To achieve this, you need to add a tiebreaker disk to the quorum configuration. Node quorum with tiebreaker disks allows you to run with as little as one quorum node available as long as you have access to a majority of the quorum disks (refer to Figure 1). Enabling node quorum with tiebreaker disks starts by designating one or more nodes as quorum nodes. Then one to three disks are defined as tiebreaker disks using the tiebreakerDisks parameter on the mmchconfig command. You can designate any disk to be a tiebreaker.
When utilizing node quorum with tiebreaker disks, there are specific rules for cluster nodes and for tiebreaker disks.
- There is a maximum of eight quorum nodes.
- All quorum nodes need to have access to all of the tiebreaker disks.
- When using the traditional server-based (non-CCR) configuration repository, you should include the primary and secondary cluster configuration servers as quorum nodes.
- You may have an unlimited number of non-quorum nodes.
- If a network connection fails, which causes the loss of quorum, and quorum is maintained by tiebreaker disks, the following rationale is used to re-establish quorum. If a group has the cluster manager, it is the "survivor". The cluster manager can give up its role if it communicates with fewer than the minimum number of quorum nodes as defined by the minQuorumNodes configuration parameter. In this case, other groups with the minimum number of quorum nodes (if they exist) can choose a new cluster manager.
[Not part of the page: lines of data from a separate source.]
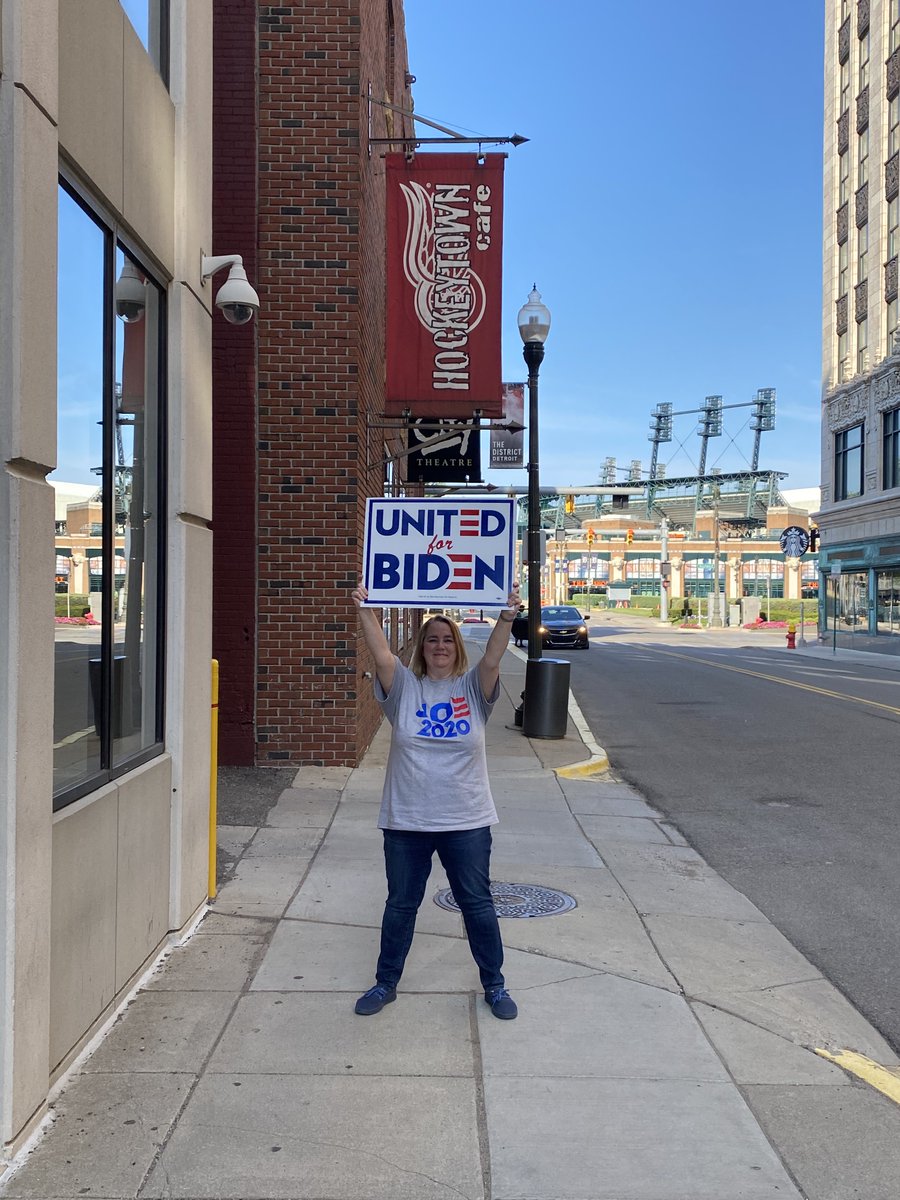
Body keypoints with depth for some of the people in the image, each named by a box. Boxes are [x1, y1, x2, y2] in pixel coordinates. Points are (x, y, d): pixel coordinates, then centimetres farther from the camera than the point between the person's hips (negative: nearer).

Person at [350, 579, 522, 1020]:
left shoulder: (473, 687, -1)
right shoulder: (404, 687, -1)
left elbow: (492, 658, -19)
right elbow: (380, 653, -17)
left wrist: (506, 618, -35)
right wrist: (367, 612, -32)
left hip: (467, 822, 0)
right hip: (405, 821, 0)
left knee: (478, 904, 11)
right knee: (400, 905, 14)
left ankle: (494, 984, 28)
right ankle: (386, 982, 32)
Changing quorum semantics:
When using the cluster configuration repository (CCR) to store configuration files, the total number of quorum nodes is limited to eight, regardless of quorum semantics, but the use of tiebreaker disks can be enabled or disabled at any time by issuing an mmchconfig tiebreakerDisks command. The change will take effect immediately, and it is not necessary to shut down GPFS when making this change.
- To configure more than eight quorum nodes under the server-based
(non-CCR) configuration repository, you must disable node quorum with
tiebreaker disks and restart the GPFS daemon.
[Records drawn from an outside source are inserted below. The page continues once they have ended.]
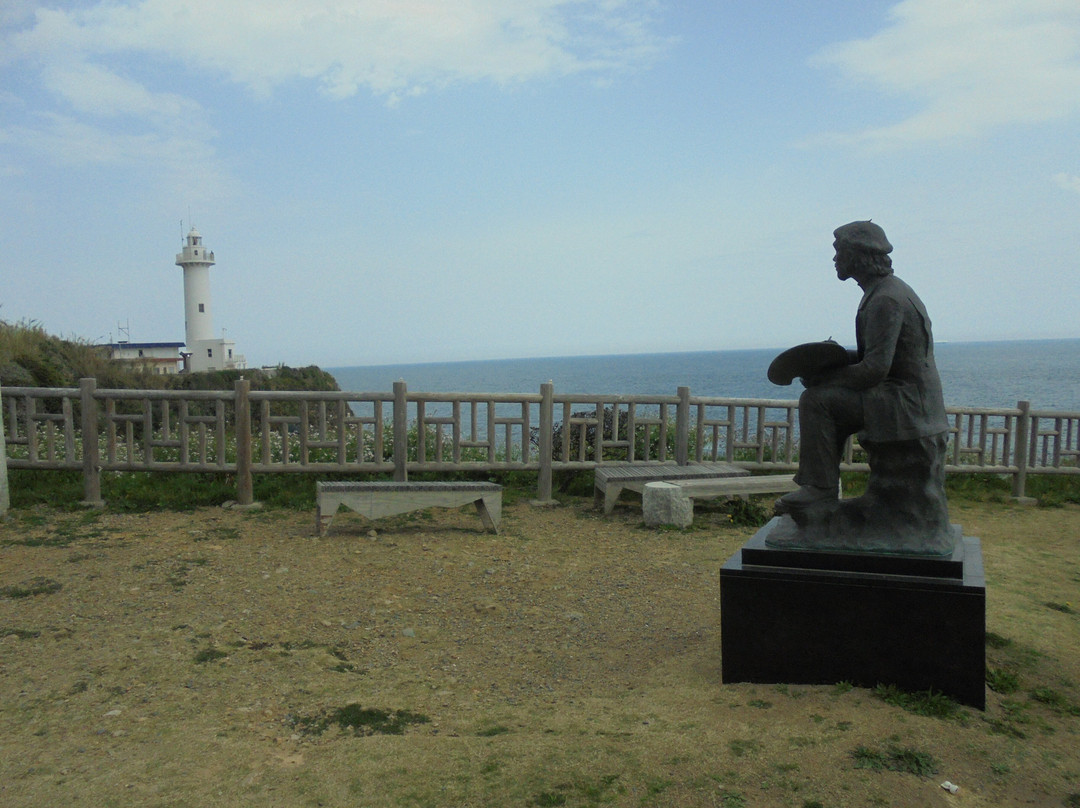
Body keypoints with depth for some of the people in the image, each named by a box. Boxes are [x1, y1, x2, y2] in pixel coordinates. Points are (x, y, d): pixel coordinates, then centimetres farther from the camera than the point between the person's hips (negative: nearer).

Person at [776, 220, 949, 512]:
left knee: (815, 400, -19)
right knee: (830, 401, 19)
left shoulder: (886, 300, -18)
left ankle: (820, 487, -14)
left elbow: (875, 369, -24)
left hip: (906, 401, -11)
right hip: (903, 394, 11)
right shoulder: (886, 290, 15)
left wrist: (822, 378, -14)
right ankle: (819, 482, 16)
To disable node quorum with tiebreaker disks:
- Issue the mmshutdown -a command to shut down GPFS on all nodes.
- Change quorum semantics by issuing mmchconfig tiebreakerdisks=no.
- Add additional quorum nodes.
- Issue the mmstartup -a command to restart GPFS on all nodes.
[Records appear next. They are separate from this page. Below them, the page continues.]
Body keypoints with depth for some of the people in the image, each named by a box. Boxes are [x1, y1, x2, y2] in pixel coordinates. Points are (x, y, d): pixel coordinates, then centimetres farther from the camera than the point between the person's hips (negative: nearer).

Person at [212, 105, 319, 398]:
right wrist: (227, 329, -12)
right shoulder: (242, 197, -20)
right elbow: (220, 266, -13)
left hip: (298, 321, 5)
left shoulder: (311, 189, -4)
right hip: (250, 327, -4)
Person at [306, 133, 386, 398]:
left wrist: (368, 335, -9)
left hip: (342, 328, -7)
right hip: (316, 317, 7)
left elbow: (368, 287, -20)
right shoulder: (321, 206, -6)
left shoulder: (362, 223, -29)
- If you remove quorum nodes and the new configuration has less
than eight quorum nodes, you can change the configuration to node
quorum with tiebreaker disks. To enable quorum with tiebreaker disks:
- Issue the mmshutdown -a command to shut down GPFS on all nodes.
- Delete the appropriate quorum nodes or run mmchnode --nonquorum to drop them to a client.
- Change quorum semantics by issuing the mmchconfig
tiebreakerdisks="diskList" command.
- The diskList contains the names of the tiebreaker disks.
- The list contains the NSD names of the disks, preferably one or three disks, separated by a semicolon (;) and enclosed by quotes.
- Issue the mmstartup -a command to restart GPFS on all nodes.
- You can have one, two, or three tiebreaker disks. However, you should use an odd number of tiebreaker disks.
- Among the quorum node groups that appear after an interconnect failure, only those having access to a majority of tiebreaker disks can be candidates to be the survivor group.
- Tiebreaker disks must be connected to all quorum nodes.
When a quorum node detects loss of network connectivity, but before GPFS runs the algorithm that decides if the node will remain in the cluster, the tiebreakerCheck event is triggered. This event is generated only in configurations that use quorum nodes with tiebreaker disks. It is also triggered on the cluster manager periodically by a challenge-response thread to verify that the node can still continue as cluster manager.